La Reina sintió un enorme
deseo, sin saber muy bien de dónde provenía ni a qué necesidad respondía, de
aproximarse un poco a sus súbditos buscando quizá aquello que hasta los más
elevados y metafísicos ascetas requieren de tanto en tanto para seguir
sintiéndose personas, buscando nada más que un poco del calor humano que no le
daba ni su música, ni sus golpes, ni sus maneras de vivir. La tibieza de la
charla con un amigo, la calidez de dar un paseo en compañía o el ardor del
acogedor abrazo que nos brinda nuestro ser amado, nada de esto había en su vida
que venía estando dedicada a otras cuestiones de mayor importancia. Pero en
aquellas horas vespertinas necesitaba, nada más que eso, necesitaba al igual
que necesitamos el resto de los mortales, cosa que no le resultaba plato de
buen gusto porque ella era la Reina y
no quería necesitar.
Salió de su palacete y fue llamando a las puertas de las casas con un
gesto amablemente forzado en su rostro, y una fingida sonrisa en sus labios que
trataba de ocultar lo que ni ella misma quería ver. No se abrió ninguna de las
puertas, es más, se dio cuenta de que el edificio estaba sumido en el silencio
por el que correteaban los ecos de los timbres que iba tocando con su mano.

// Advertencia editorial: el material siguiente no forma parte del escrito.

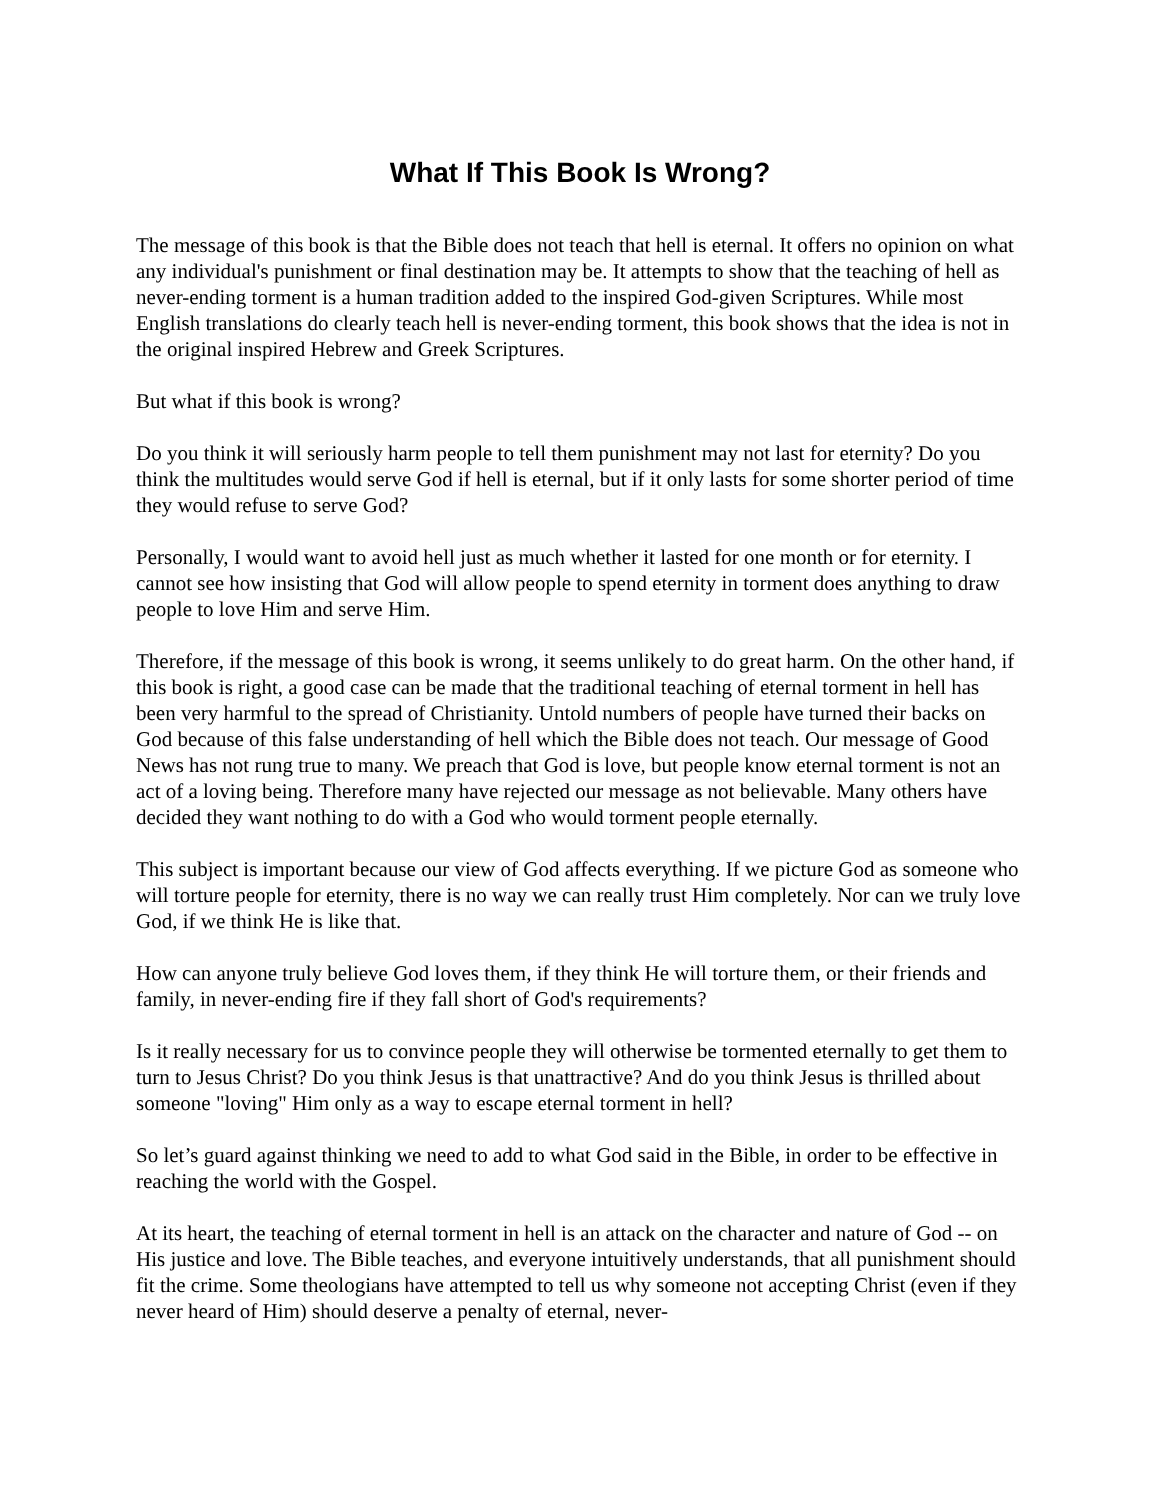What If This Book Is Wrong?
The message of this book is that the Bible does not teach that hell is eternal. It offers no opinion on what any individual's punishment or final destination may be. It attempts to show that the teaching of hell as never-ending torment is a human tradition added to the inspired God-given Scriptures. While most English translations do clearly teach hell is never-ending torment, this book shows that the idea is not in the original inspired Hebrew and Greek Scriptures.
But what if this book is wrong?
Do you think it will seriously harm people to tell them punishment may not last for eternity? Do you think the multitudes would serve God if hell is eternal, but if it only lasts for some shorter period of time they would refuse to serve God?
Personally, I would want to avoid hell just as much whether it lasted for one month or for eternity. I cannot see how insisting that God will allow people to spend eternity in torment does anything to draw people to love Him and serve Him.
Therefore, if the message of this book is wrong, it seems unlikely to do great harm. On the other hand, if this book is right, a good case can be made that the traditional teaching of eternal torment in hell has been very harmful to the spread of Christianity. Untold numbers of people have turned their backs on God because of this false understanding of hell which the Bible does not teach. Our message of Good News has not rung true to many. We preach that God is love, but people know eternal torment is not an act of a loving being. Therefore many have rejected our message as not believable. Many others have decided they want nothing to do with a God who would torment people eternally.
This subject is important because our view of God affects everything. If we picture God as someone who will torture people for eternity, there is no way we can really trust Him completely. Nor can we truly love God, if we think He is like that.
How can anyone truly believe God loves them, if they think He will torture them, or their friends and family, in never-ending fire if they fall short of God's requirements?
Is it really necessary for us to convince people they will otherwise be tormented eternally to get them to turn to Jesus Christ? Do you think Jesus is that unattractive? And do you think Jesus is thrilled about someone "loving" Him only as a way to escape eternal torment in hell?
So let’s guard against thinking we need to add to what God said in the Bible, in order to be effective in reaching the world with the Gospel.
At its heart, the teaching of eternal torment in hell is an attack on the character and nature of God -- on His justice and love. The Bible teaches, and everyone intuitively understands, that all punishment should fit the crime. Some theologians have attempted to tell us why someone not accepting Christ (even if they never heard of Him) should deserve a penalty of eternal, never-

Regresó al descansillo de la segunda planta y se sentó en el suelo al tiempo
que tomaba conciencia de que estaba sola, cosa que los vecinos siempre vieron
con meridiana claridad. Entonces se dio cuenta de lo que había pretendido
lograr mediante su mandato. Lejos de ansiar loores y agradecimientos, lo que
aquella chica buscaba e intentaba a toda costa era aplacar, aunque tan sólo
fuera por unos segundos, la desgarradora soledad de la que estaba presa desde hacía
ya un buen manojo de años, tal vez toda su vida, pero lo intentaba hacer de una
manera tal que terminaba por conseguir lo contrario, estar más sola cada vez.
Por eso ponía la música tan alta, para imaginar sentirse un poco menos sola;
por eso dejaba la televisión encendida cuando salía de su casa, para sentir al
regresar que alguien la aguardaba en el hogar; por eso hacía tanto estruendo y
ruido, para intentar comunicarse con los demás.
Terminó allí su reinado. Allí
quedó su Majestad, acurrucada contra
la pared con el lomo arqueado y los brazos alrededor de sus piernas
flexionadas. Quedó en compañía, en compañía de su soledad.